Woodchuck

Appears in
Oxford Companion to Food

By Alan Davidson

Published 2014

  • About

woodchuck Marmota monax, also known as groundhog (and, sometimes, incorrectly as ‘prairie dog’). This animal of N. America is something like a squirrel and belongs to the same family, Sciuridae, but is larger than most squirrels with a head-plus-body length of 40–50 cm (16–20"). It has been well described by Ashbrook and Sater (1945), who remark that it is ‘the legendary harbinger of spring weather calculations’ and cite other interesting information.
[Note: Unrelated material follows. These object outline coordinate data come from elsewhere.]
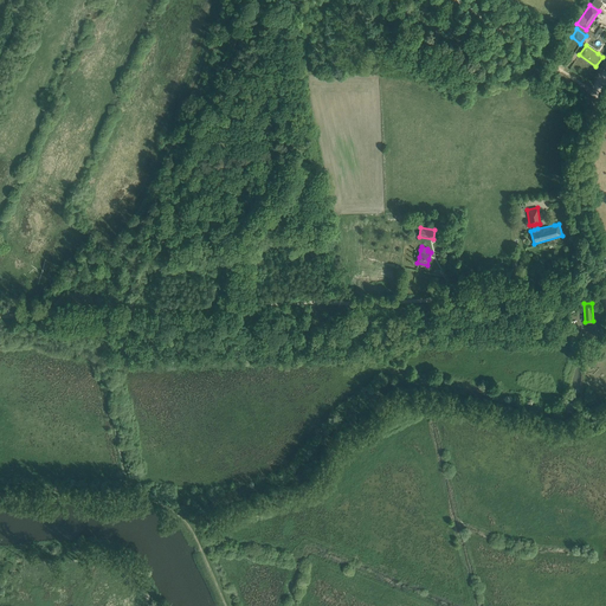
All buildings are outlined.
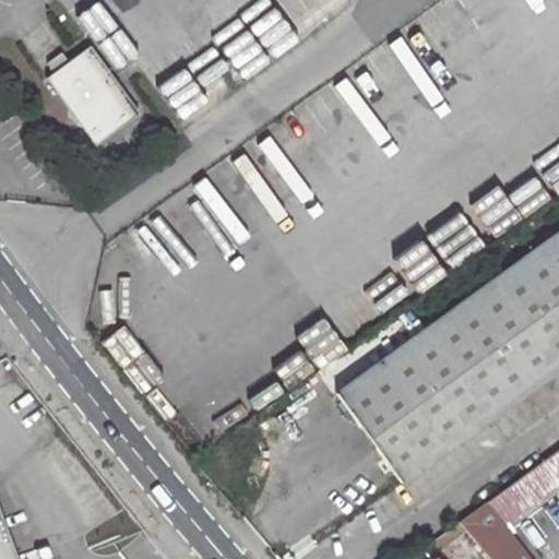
[(139,108),(90,43),(69,58),(61,49),(48,60),(55,69),(47,75),(96,141),(139,108)]
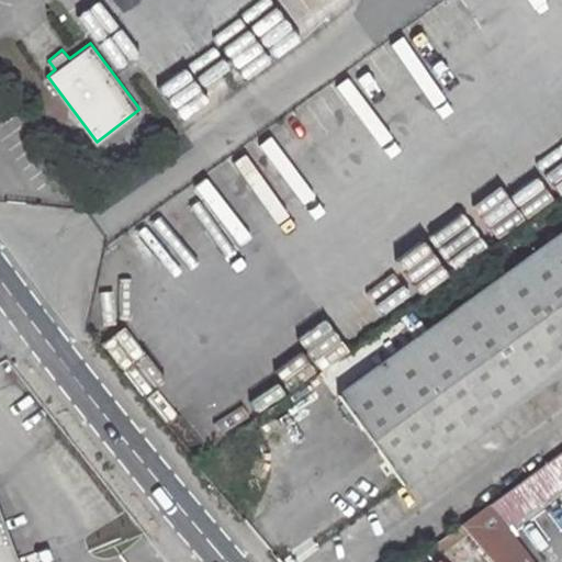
[(561,233),(339,395),(403,482),(561,367),(561,233)]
Paul C. Estey, in The Woodchuck Hunter, writes:

There is no reason why woodchuck should not be splendid eating because they are one of the cleanest animals. People who have once eaten them invariably like them and stick to such a diet when they can.

Woodchucks are considered as a sport animal and can be hunted almost any time of the day, if the weather is good. They are sun worshippers and prefer a vegetarian diet. It is said a woodchuck can eat in one day as much clover as a full-grown sheep.

‘The flesh of the young “chuck”,’ according to an article by Francis X. Lueth in the spring 1943 issue of Illinois Conservation, ‘is delicious if the little red kernels or glands which are found in each foreleg, high up near the body, are cut out.’ …

Young ones may be cooked in the same manner as cotton-tail rabbits … The muscles of the woodchuck are dark and thick, but the meat is mild in flavour.